── Information given ──
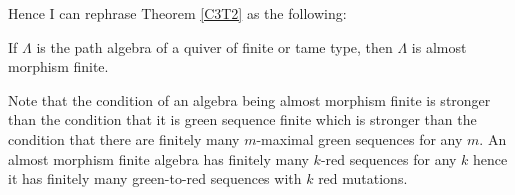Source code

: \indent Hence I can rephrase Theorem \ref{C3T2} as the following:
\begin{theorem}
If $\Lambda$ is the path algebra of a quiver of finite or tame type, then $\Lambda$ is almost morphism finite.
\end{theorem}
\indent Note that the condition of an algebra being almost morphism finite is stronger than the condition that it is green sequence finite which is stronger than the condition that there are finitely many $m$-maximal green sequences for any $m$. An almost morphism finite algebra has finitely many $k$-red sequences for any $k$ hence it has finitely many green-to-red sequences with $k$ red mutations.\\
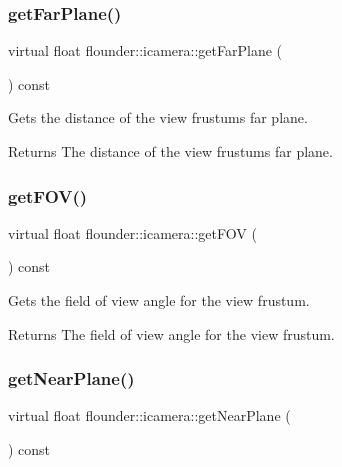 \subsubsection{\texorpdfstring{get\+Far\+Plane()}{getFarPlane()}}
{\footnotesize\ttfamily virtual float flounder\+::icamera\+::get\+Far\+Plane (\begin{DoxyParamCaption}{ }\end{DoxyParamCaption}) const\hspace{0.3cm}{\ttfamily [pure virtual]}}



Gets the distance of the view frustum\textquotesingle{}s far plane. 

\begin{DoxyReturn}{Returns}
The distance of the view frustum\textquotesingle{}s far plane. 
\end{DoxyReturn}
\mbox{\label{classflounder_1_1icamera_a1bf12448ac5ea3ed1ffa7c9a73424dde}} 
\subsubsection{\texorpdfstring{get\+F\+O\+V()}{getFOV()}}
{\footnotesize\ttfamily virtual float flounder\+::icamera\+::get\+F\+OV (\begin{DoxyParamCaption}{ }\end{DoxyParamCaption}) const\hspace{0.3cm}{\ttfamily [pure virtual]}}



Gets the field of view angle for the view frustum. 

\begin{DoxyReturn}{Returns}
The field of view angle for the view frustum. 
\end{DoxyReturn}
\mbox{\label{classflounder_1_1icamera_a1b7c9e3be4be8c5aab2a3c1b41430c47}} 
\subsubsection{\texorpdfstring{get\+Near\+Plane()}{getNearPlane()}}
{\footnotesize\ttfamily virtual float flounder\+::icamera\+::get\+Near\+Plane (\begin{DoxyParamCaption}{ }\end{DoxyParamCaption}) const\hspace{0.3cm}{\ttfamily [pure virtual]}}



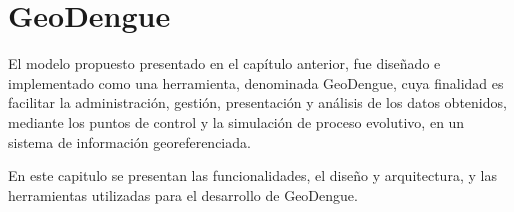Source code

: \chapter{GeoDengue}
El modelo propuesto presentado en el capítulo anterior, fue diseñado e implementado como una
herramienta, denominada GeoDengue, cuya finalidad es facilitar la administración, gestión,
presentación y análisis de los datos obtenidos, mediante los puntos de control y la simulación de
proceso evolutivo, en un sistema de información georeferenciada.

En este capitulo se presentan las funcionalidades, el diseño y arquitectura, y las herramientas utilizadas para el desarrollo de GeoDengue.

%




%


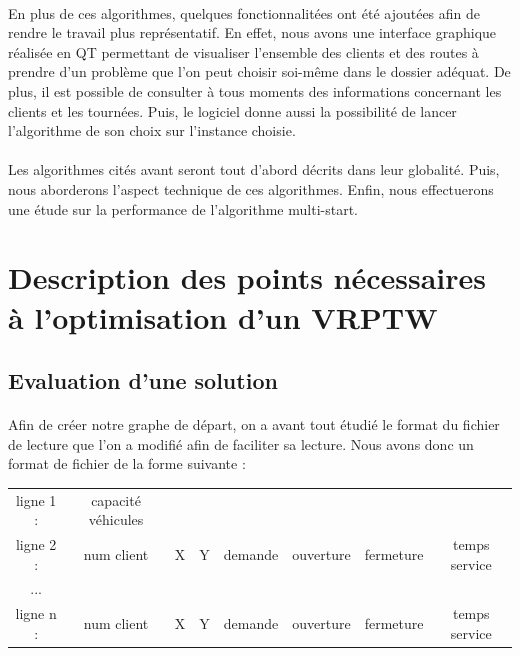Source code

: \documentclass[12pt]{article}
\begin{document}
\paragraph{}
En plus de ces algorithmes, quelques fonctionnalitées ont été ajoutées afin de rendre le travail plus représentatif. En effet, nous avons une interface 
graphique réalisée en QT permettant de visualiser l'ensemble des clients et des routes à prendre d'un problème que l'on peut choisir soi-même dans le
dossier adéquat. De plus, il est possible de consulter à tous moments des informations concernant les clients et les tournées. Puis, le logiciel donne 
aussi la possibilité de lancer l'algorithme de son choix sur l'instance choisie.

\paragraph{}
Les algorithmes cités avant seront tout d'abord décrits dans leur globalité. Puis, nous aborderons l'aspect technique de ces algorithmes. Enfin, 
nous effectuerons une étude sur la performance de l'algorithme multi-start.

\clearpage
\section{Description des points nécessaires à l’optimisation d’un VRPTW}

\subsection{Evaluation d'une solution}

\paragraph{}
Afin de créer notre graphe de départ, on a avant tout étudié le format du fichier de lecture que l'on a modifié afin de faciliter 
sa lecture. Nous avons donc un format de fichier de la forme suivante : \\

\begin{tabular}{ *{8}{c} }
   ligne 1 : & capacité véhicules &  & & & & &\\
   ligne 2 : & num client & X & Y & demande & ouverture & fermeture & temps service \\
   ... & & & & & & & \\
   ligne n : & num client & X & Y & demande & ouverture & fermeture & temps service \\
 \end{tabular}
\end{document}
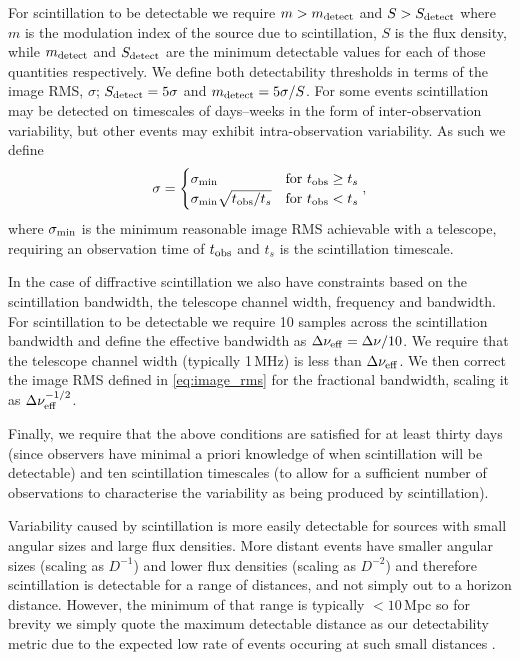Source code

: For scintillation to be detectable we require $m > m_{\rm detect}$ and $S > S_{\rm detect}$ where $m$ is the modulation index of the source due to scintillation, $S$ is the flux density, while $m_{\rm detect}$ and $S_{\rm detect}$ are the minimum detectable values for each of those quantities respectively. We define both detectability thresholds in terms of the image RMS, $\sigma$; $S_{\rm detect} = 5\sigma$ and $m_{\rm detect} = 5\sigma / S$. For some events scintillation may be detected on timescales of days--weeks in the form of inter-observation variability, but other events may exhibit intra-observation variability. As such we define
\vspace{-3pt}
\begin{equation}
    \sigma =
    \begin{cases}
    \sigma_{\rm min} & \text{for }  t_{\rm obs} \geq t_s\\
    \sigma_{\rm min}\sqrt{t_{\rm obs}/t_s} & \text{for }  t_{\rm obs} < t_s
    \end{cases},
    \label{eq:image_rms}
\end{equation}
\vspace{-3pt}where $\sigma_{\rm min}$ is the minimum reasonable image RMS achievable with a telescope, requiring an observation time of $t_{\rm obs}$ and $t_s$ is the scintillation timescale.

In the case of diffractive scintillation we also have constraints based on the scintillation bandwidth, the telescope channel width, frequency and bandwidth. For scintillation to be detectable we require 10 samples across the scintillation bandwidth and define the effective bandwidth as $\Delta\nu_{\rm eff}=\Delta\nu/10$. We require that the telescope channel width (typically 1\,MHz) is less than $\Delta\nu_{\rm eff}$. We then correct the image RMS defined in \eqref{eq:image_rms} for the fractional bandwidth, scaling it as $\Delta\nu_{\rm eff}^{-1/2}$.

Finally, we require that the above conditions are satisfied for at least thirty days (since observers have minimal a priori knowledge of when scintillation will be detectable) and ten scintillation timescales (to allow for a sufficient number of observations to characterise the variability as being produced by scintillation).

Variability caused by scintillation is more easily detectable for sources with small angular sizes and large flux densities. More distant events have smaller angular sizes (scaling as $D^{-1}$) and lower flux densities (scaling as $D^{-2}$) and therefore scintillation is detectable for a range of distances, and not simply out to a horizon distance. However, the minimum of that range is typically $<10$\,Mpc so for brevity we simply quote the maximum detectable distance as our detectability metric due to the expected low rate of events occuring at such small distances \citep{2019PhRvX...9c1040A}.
───
Task requirements » Copy out the lines above in full and unaltered, apart from the pictures.

Answer for the task »
Source code

: \indent Hence I can rephrase Theorem \ref{C3T2} as the following:
\begin{theorem}
If $\Lambda$ is the path algebra of a quiver of finite or tame type, then $\Lambda$ is almost morphism finite.
\end{theorem}
\indent Note that the condition of an algebra being almost morphism finite is stronger than the condition that it is green sequence finite which is stronger than the condition that there are finitely many $m$-maximal green sequences for any $m$. An almost morphism finite algebra has finitely many $k$-red sequences for any $k$ hence it has finitely many green-to-red sequences with $k$ red mutations.\\
 \subsubsection{\texorpdfstring{get\+Far\+Plane()}{getFarPlane()}}
{\footnotesize\ttfamily virtual float flounder\+::icamera\+::get\+Far\+Plane (\begin{DoxyParamCaption}{ }\end{DoxyParamCaption}) const\hspace{0.3cm}{\ttfamily [pure virtual]}}



Gets the distance of the view frustum\textquotesingle{}s far plane. 

\begin{DoxyReturn}{Returns}
The distance of the view frustum\textquotesingle{}s far plane. 
\end{DoxyReturn}
\mbox{\label{classflounder_1_1icamera_a1bf12448ac5ea3ed1ffa7c9a73424dde}} 
\subsubsection{\texorpdfstring{get\+F\+O\+V()}{getFOV()}}
{\footnotesize\ttfamily virtual float flounder\+::icamera\+::get\+F\+OV (\begin{DoxyParamCaption}{ }\end{DoxyParamCaption}) const\hspace{0.3cm}{\ttfamily [pure virtual]}}



Gets the field of view angle for the view frustum. 

\begin{DoxyReturn}{Returns}
The field of view angle for the view frustum. 
\end{DoxyReturn}
\mbox{\label{classflounder_1_1icamera_a1b7c9e3be4be8c5aab2a3c1b41430c47}} 
\subsubsection{\texorpdfstring{get\+Near\+Plane()}{getNearPlane()}}
{\footnotesize\ttfamily virtual float flounder\+::icamera\+::get\+Near\+Plane (\begin{DoxyParamCaption}{ }\end{DoxyParamCaption}) const\hspace{0.3cm}{\ttfamily [pure virtual]}}



Source code

: \chapter{GeoDengue}
El modelo propuesto presentado en el capítulo anterior, fue diseñado e implementado como una
herramienta, denominada GeoDengue, cuya finalidad es facilitar la administración, gestión,
presentación y análisis de los datos obtenidos, mediante los puntos de control y la simulación de
proceso evolutivo, en un sistema de información georeferenciada.

En este capitulo se presentan las funcionalidades, el diseño y arquitectura, y las herramientas utilizadas para el desarrollo de GeoDengue.

%




%


Source code

: \documentclass[12pt]{article}
\begin{document}
\paragraph{}
En plus de ces algorithmes, quelques fonctionnalitées ont été ajoutées afin de rendre le travail plus représentatif. En effet, nous avons une interface 
graphique réalisée en QT permettant de visualiser l'ensemble des clients et des routes à prendre d'un problème que l'on peut choisir soi-même dans le
dossier adéquat. De plus, il est possible de consulter à tous moments des informations concernant les clients et les tournées. Puis, le logiciel donne 
aussi la possibilité de lancer l'algorithme de son choix sur l'instance choisie.

\paragraph{}
Les algorithmes cités avant seront tout d'abord décrits dans leur globalité. Puis, nous aborderons l'aspect technique de ces algorithmes. Enfin, 
nous effectuerons une étude sur la performance de l'algorithme multi-start.

\clearpage
\section{Description des points nécessaires à l’optimisation d’un VRPTW}

\subsection{Evaluation d'une solution}

\paragraph{}
Afin de créer notre graphe de départ, on a avant tout étudié le format du fichier de lecture que l'on a modifié afin de faciliter 
sa lecture. Nous avons donc un format de fichier de la forme suivante : \\

\begin{tabular}{ *{8}{c} }
   ligne 1 : & capacité véhicules &  & & & & &\\
   ligne 2 : & num client & X & Y & demande & ouverture & fermeture & temps service \\
   ... & & & & & & & \\
   ligne n : & num client & X & Y & demande & ouverture & fermeture & temps service \\
 \end{tabular}
\end{document}
Source code

: For scintillation to be detectable we require $m > m_{\rm detect}$ and $S > S_{\rm detect}$ where $m$ is the modulation index of the source due to scintillation, $S$ is the flux density, while $m_{\rm detect}$ and $S_{\rm detect}$ are the minimum detectable values for each of those quantities respectively. We define both detectability thresholds in terms of the image RMS, $\sigma$; $S_{\rm detect} = 5\sigma$ and $m_{\rm detect} = 5\sigma / S$. For some events scintillation may be detected on timescales of days--weeks in the form of inter-observation variability, but other events may exhibit intra-observation variability. As such we define
\vspace{-3pt}
\begin{equation}
    \sigma =
    \begin{cases}
    \sigma_{\rm min} & \text{for }  t_{\rm obs} \geq t_s\\
    \sigma_{\rm min}\sqrt{t_{\rm obs}/t_s} & \text{for }  t_{\rm obs} < t_s
    \end{cases},
    \label{eq:image_rms}
\end{equation}
\vspace{-3pt}where $\sigma_{\rm min}$ is the minimum reasonable image RMS achievable with a telescope, requiring an observation time of $t_{\rm obs}$ and $t_s$ is the scintillation timescale.

In the case of diffractive scintillation we also have constraints based on the scintillation bandwidth, the telescope channel width, frequency and bandwidth. For scintillation to be detectable we require 10 samples across the scintillation bandwidth and define the effective bandwidth as $\Delta\nu_{\rm eff}=\Delta\nu/10$. We require that the telescope channel width (typically 1\,MHz) is less than $\Delta\nu_{\rm eff}$. We then correct the image RMS defined in \eqref{eq:image_rms} for the fractional bandwidth, scaling it as $\Delta\nu_{\rm eff}^{-1/2}$.

Finally, we require that the above conditions are satisfied for at least thirty days (since observers have minimal a priori knowledge of when scintillation will be detectable) and ten scintillation timescales (to allow for a sufficient number of observations to characterise the variability as being produced by scintillation).

Variability caused by scintillation is more easily detectable for sources with small angular sizes and large flux densities. More distant events have smaller angular sizes (scaling as $D^{-1}$) and lower flux densities (scaling as $D^{-2}$) and therefore scintillation is detectable for a range of distances, and not simply out to a horizon distance. However, the minimum of that range is typically $<10$\,Mpc so for brevity we simply quote the maximum detectable distance as our detectability metric due to the expected low rate of events occuring at such small distances \citep{2019PhRvX...9c1040A}.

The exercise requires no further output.